Lay-off: viver o dia-a-dia com o ordenado mais curto

Albertino Cruz e Sandra Cardoso estão casados há praticamente 12 anos e até hoje dependeram sempre do sustento da fábrica de produtos eléctricos Yazaki Saltano, em Ovar. Ele é técnico de manutenção, ganha 852 euros. O salário de Sandra, operadora especializada de cablagens, ronda os 645 euros. Tal como centenas de colegas, o casal entrou em lay-off (redução do tempo de trabalho) e começou a deitar contas à vida. "Se já sobrava pouco dinheiro ao fim do mês, agora não vai sobrar nenhum. Temos de apertar o cinto", antevê Sandra.

Chegámos antes do jantar. Luana, a filha, e Rafael, um sobrinho ao seu cuidado, fazem os trabalhos de casa. "Ó pai, tu também vens?" Albertino ainda se lembra da frase de Rafael quando há uns meses falou dos despedimentos na fábrica.
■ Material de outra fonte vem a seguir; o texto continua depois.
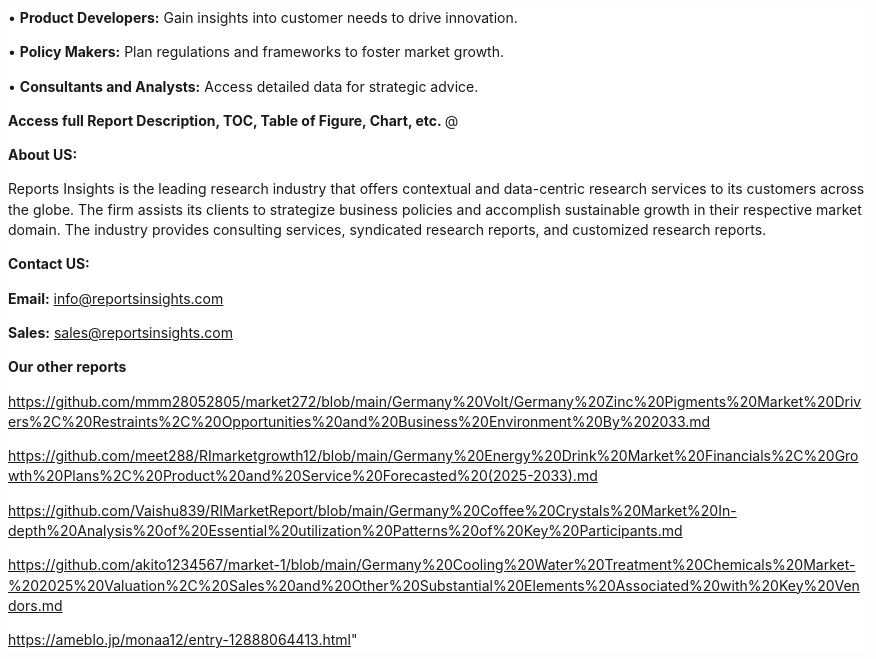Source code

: • <strong>Product Developers:</strong> Gain insights into customer needs to drive innovation.

• <strong>Policy Makers:</strong> Plan regulations and frameworks to foster market growth.

• <strong>Consultants and Analysts:</strong> Access detailed data for strategic advice.
</ul>
<strong>Access full Report Description, TOC, Table of Figure, Chart, etc. </strong>@  <a href= style=color:#0000ff;></a></font>

<strong><strong>About US</strong>:</strong>

Reports Insights is the leading research industry that offers contextual and data-centric research services to its customers across the globe. The firm assists its clients to strategize business policies and accomplish sustainable growth in their respective market domain. The industry provides consulting services, syndicated research reports, and customized research reports.

<strong>Contact US:</strong>

<p class=""""><b>Email:</b> <a href=mailto:info@reportsinsights.com>info@reportsinsights.com</a></p>
<p class=""""><b>Sales:</b> <a href=mailto:sales@reportsinsights.com>sales@reportsinsights.com</a></p>

<strong>Our other reports</strong>

<a href=https://github.com/mmm28052805/market272/blob/main/Germany%20Volt/Germany%20Zinc%20Pigments%20Market%20Drivers%2C%20Restraints%2C%20Opportunities%20and%20Business%20Environment%20By%202033.md>https://github.com/mmm28052805/market272/blob/main/Germany%20Volt/Germany%20Zinc%20Pigments%20Market%20Drivers%2C%20Restraints%2C%20Opportunities%20and%20Business%20Environment%20By%202033.md</a>

<a href=https://github.com/meet288/RImarketgrowth12/blob/main/Germany%20Energy%20Drink%20Market%20Financials%2C%20Growth%20Plans%2C%20Product%20and%20Service%20Forecasted%20(2025-2033).md>https://github.com/meet288/RImarketgrowth12/blob/main/Germany%20Energy%20Drink%20Market%20Financials%2C%20Growth%20Plans%2C%20Product%20and%20Service%20Forecasted%20(2025-2033).md</a>

<a href=https://github.com/Vaishu839/RIMarketReport/blob/main/Germany%20Coffee%20Crystals%20Market%20In-depth%20Analysis%20of%20Essential%20utilization%20Patterns%20of%20Key%20Participants.md>https://github.com/Vaishu839/RIMarketReport/blob/main/Germany%20Coffee%20Crystals%20Market%20In-depth%20Analysis%20of%20Essential%20utilization%20Patterns%20of%20Key%20Participants.md</a>

<a href=https://github.com/akito1234567/market-1/blob/main/Germany%20Cooling%20Water%20Treatment%20Chemicals%20Market-%202025%20Valuation%2C%20Sales%20and%20Other%20Substantial%20Elements%20Associated%20with%20Key%20Vendors.md>https://github.com/akito1234567/market-1/blob/main/Germany%20Cooling%20Water%20Treatment%20Chemicals%20Market-%202025%20Valuation%2C%20Sales%20and%20Other%20Substantial%20Elements%20Associated%20with%20Key%20Vendors.md</a>

<a href=https://ameblo.jp/monaa12/entry-12888064413.html>https://ameblo.jp/monaa12/entry-12888064413.html</a>"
O casal não "veio". Mantém o emprego, mas vai receber menos 430 euros por mês.

A Yazaki informou os trabalhadores de que a "brutalidade dos efeitos da crise económica" e a "redução das encomendas" impôs uma descida do ritmo produtivo. Durante seis meses vão trabalhar menos dias.

As crianças percebem o aperto. Luana, por exemplo, já não pode ir à piscina nem fazer pedidos avultados. "Não peço muita coisa aos meus pais. Às vezes peço uma chiclete, mas também é só uma!", explica. Já Rafael gostava de ter um telemóvel "com mais megabytes". Para já, não é possível.

Não há muita margem de manobra. Para esta família, todos os meses é sempre a somar: a prestação da casa leva 320 euros, a do carro 183 euros, as refeições da escola 60 euros e as facturas da água, luz e gás não ficam por menos de 80. "Fizemos um estudo para este meio ano e o dinheiro só dá mesmo para aguentar, não dá para mais nada", diz Albertino. E se surgir um problema de saúde? "Para correr bem, é sem problemas de saúde", confessa.

Sem férias e a poupar na comida. O carrinho das compras não escapa ao lay-off. Albertino e Sandra pensam em estratégias para não faltar com o essencial em cima da mesa. "Temos de procurar o mais barato nas carnes e nos peixes e fazer refeições mais económicas. Normalmente já vamos aos supermercados onde as coisas são mais baratas e agora temos mesmo de ver onde existem os maiores descontos. Ainda não é o nosso caso, mas este tipo de situações obriga as pessoas a fazer créditos", desabafa Albertino.

No ano passado a família Cruz passou uns dias em França. Têm também o hábito de ir ao Algarve e andar pelo país. Mas este ano vêem as viagens por um canudo. Mentalizaram-se de que "não vai dar". A alternativa é tentar fazer uma coisa familiar, perto de casa e o mais barato possível, como ir à praia ou à pesca.

Não é assim de admirar que tenham reagido com desagrado à mudança laboral. "Há uma situação geral de crise, mas se isto não correr bem vai também haver uma crise social. Venha quem vier! Já cortámos em quase tudo e só lamento não podermos ajudar mais os nossos filhos", diz Albertino.

Na fábrica, os colegas "sentiram o impacto" da notícia e isso "tem influência na força anímica". Resta esperar, confessa o casal, que o sector "dê a volta por cima" e retire do "sofrimento" quem foi apanhado pela corrente.